I tried hard to get out of this trip. It seemed like a really bad idea to travel to an area under threat of nuclear war. CNN and other US news outlets spent two weeks warning of impending doom – only to be interrupted by the Boston Marathon bombing. Why go to Korea when we could save a massive amount of time, effort and expense with a simple webinar?
The absurdity of North Korea’s war-mongering bloviating was obvious when I called our customer to get out of the meeting. They were offended. “No one takes the North seriously,” I was told. “Just come. All decisions get made in Seoul.”
I arrived on Saturday night with the COO of our company. We worked most of the day on Sunday. Around 4pm, I decided to take a walk outside to see how South Korea would respond to the latest threat from Kim Jong-un: Millions fled to the Cherry Blossom Festivals to celebrate Spring. Not a single gas mask, solider or worried face in sight. Only an abundance of more young, fit and highly educated people.
Our meetings went remarkably well – or so we think. The proof will be learned in the next few months. It’s not appropriate for me to go into details… but it is interesting for me to document the nine lessons I learned in 72 hours in Korea:
- Listen.
- Show physical commitment. Be there, don’t phone it in. I bought a cell phone from our customer to use as a prop in the meetings. They loved it when I demo’d the artificial brain working on their own product.
- Learn from locals and ignore the news. Everything that CNN reported about Korea turned out to be false, irrelevant or distorted. As always, the best information comes firsthand.
- Focus your pitch on the managers and engineers who ask the best (hardest) questions. They tend to fall into two camps: Your best advocates and your worst skeptics. Gaining a trusting, open relationship with both is essential to moving forward.
- Keep it short. When people ask for a “technical meeting” they are really asking for a “factual meeting” – not a “long meeting.”
- Use a white board, not PowerPoint. Nothing is more boring than “Death by PowerPoint in a Foreign Language.” Using a white board keeps the audience engaged even if they don’t understand every word.

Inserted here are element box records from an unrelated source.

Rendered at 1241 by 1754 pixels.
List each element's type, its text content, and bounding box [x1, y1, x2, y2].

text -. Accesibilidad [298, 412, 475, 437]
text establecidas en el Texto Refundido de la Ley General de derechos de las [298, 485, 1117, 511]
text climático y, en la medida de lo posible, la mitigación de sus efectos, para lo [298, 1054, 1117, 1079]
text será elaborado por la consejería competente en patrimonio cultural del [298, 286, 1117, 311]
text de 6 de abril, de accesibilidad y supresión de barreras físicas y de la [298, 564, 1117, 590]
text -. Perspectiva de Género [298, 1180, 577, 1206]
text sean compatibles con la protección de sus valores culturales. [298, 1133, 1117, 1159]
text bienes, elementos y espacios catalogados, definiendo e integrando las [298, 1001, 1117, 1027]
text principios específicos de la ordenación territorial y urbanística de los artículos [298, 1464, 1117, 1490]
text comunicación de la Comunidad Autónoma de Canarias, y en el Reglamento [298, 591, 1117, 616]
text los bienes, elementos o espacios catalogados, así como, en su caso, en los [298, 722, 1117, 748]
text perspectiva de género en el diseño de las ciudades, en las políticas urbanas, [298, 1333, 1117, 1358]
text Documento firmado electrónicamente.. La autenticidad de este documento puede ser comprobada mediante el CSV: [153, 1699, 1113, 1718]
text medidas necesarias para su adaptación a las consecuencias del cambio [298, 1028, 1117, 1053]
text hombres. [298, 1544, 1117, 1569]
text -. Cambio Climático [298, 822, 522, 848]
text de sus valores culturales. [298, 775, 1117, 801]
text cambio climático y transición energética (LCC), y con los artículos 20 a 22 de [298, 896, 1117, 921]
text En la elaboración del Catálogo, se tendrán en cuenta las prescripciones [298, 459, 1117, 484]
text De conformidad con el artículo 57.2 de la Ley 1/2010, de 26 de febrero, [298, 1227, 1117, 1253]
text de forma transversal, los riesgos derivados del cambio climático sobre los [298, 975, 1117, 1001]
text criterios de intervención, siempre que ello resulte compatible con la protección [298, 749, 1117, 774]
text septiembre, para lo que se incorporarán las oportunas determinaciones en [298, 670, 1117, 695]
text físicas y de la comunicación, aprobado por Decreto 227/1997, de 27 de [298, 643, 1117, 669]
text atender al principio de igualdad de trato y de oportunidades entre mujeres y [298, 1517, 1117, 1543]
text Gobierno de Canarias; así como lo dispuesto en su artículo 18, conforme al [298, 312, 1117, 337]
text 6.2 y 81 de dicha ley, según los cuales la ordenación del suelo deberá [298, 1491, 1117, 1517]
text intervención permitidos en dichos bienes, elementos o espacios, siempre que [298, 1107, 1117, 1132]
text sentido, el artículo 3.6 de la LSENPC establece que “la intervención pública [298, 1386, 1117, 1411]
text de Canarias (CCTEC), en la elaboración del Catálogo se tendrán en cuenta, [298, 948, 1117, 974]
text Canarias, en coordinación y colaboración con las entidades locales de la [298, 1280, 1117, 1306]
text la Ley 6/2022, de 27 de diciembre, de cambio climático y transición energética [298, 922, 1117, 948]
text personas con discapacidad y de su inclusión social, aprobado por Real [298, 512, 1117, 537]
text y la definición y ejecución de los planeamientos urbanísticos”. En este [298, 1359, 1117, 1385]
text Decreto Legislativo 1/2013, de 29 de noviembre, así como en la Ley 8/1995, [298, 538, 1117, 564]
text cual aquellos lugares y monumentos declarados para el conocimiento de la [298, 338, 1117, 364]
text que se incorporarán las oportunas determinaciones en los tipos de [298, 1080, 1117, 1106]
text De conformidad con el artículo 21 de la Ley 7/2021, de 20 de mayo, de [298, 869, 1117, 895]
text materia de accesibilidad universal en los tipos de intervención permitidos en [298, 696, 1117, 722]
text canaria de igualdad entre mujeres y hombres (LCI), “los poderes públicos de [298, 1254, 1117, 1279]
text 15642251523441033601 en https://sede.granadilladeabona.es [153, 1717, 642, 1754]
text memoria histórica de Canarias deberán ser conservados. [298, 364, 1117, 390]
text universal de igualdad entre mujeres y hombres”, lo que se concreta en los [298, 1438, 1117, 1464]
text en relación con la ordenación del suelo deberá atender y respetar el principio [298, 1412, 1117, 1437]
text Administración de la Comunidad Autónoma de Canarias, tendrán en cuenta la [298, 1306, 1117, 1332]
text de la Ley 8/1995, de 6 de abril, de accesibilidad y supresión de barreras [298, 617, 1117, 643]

- Make it easy on the audience by never using acronyms. They waste valuable cognitive capacity as people try to disambiguate the acronym in English to the terms in Korean.
- Assume everyone is a genius. In Korea, they probably are. Google and Apple are the only places where I have seen as many smart people under one roof.
- Exercise. It keeps your brain alert while helping your body adjust to time zone changes.